Etta Bend Devotional–Tep Willis

Etta Bend Devotional

January 18–“Blessed shall be thy basket and thy store” (Deuteronomy 28:5).

My great-grandmother, Catherine Serepta (Tep) Barker Willis, was an outdoors person as was my grandmother and my mother. I can picture her now, wearing a long-sleeved blouse (she would have called it “waist”) and long skirts that reached the tops of her dark shoes. She wore her brown, curly hair in a bun atop her head. Tep was of English ancestry. She had strict ideas about what was proper and what was not. She never allowed her two girls, Mary Edna and Effie, to use slang; however, she ignored the adage, “Whistling girls and crowing hens always come to no good end.” Tep whistled as she went about her chores. I wish I knew what tunes she whistled. I’m sure they were melodies she had heard from her own mother, Lydia Barker, back in Georgia. My mother, too, whistled while she worked. When I heard Mom whistling, I knew that everything was OK and all was right with my world.
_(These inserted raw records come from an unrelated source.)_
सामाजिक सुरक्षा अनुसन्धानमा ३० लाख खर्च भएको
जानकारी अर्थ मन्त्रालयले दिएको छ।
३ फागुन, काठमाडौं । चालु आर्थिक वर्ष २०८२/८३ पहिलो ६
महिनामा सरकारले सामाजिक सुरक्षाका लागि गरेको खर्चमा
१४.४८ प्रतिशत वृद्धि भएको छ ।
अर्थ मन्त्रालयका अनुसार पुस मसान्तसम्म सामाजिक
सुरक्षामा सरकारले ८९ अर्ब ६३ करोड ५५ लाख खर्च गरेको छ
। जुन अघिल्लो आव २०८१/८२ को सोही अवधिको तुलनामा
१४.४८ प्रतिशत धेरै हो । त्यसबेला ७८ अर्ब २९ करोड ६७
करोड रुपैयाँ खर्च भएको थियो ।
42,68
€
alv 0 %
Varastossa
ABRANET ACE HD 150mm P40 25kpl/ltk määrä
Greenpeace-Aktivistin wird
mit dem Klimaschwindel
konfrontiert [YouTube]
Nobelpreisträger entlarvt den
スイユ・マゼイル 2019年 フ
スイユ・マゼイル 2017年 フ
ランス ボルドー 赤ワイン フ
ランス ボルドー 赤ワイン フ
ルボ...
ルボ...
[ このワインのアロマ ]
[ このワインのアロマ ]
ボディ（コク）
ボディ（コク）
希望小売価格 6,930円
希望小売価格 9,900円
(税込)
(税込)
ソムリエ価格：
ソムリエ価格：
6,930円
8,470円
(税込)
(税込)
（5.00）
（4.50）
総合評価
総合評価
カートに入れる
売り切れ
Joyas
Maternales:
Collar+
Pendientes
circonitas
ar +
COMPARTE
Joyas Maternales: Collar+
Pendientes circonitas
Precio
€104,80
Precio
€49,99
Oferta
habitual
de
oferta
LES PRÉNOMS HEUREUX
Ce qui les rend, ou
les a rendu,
Thought: Children whose parents teach them right from wrong and set a good example before them are blessed indeed.

Picture by Lydia Barker

Picture by Lydia Barker

Comments

  1. excellent

  2. Matt Manos says

    Are there some hens that actually crow?

  3. Blanche Manos says

    Yes, indeed! I don’t know why but sometimes a hen will try for a half-hearted, muffled crow. Mom never did like to hear it. It was so unnatural-sounding that she might have thought it meant bad luck.